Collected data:
------
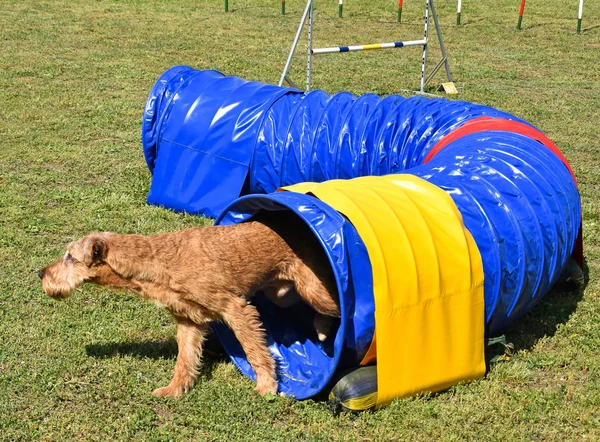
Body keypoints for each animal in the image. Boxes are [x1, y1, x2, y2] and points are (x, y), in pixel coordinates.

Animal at [37, 212, 340, 398]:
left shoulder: (235, 309)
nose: (40, 274)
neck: (158, 260)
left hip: (313, 289)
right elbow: (185, 359)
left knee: (338, 305)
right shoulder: (189, 321)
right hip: (283, 292)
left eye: (70, 257)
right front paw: (174, 390)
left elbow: (255, 351)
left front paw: (266, 387)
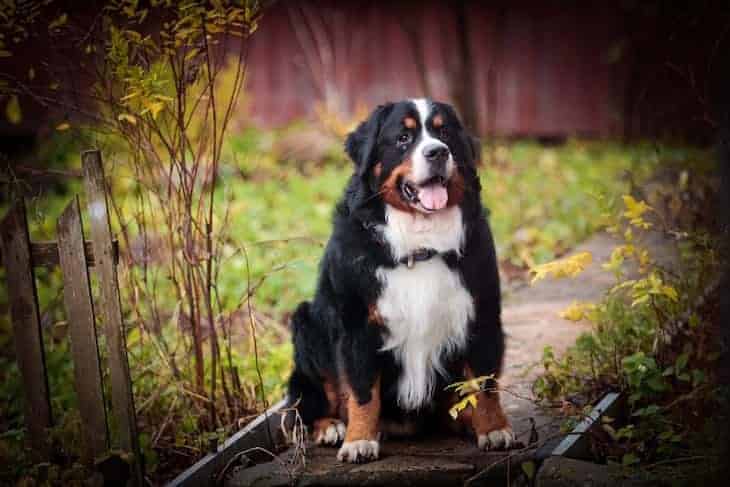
------
* **Assigned task**:
Return all lines of the data in which the string "left" appears.

* **Answer section**:
left shoulder: (235, 309)
left hip: (313, 289)
left knee: (338, 305)
left eye: (70, 257)
left elbow: (255, 351)
left front paw: (266, 387)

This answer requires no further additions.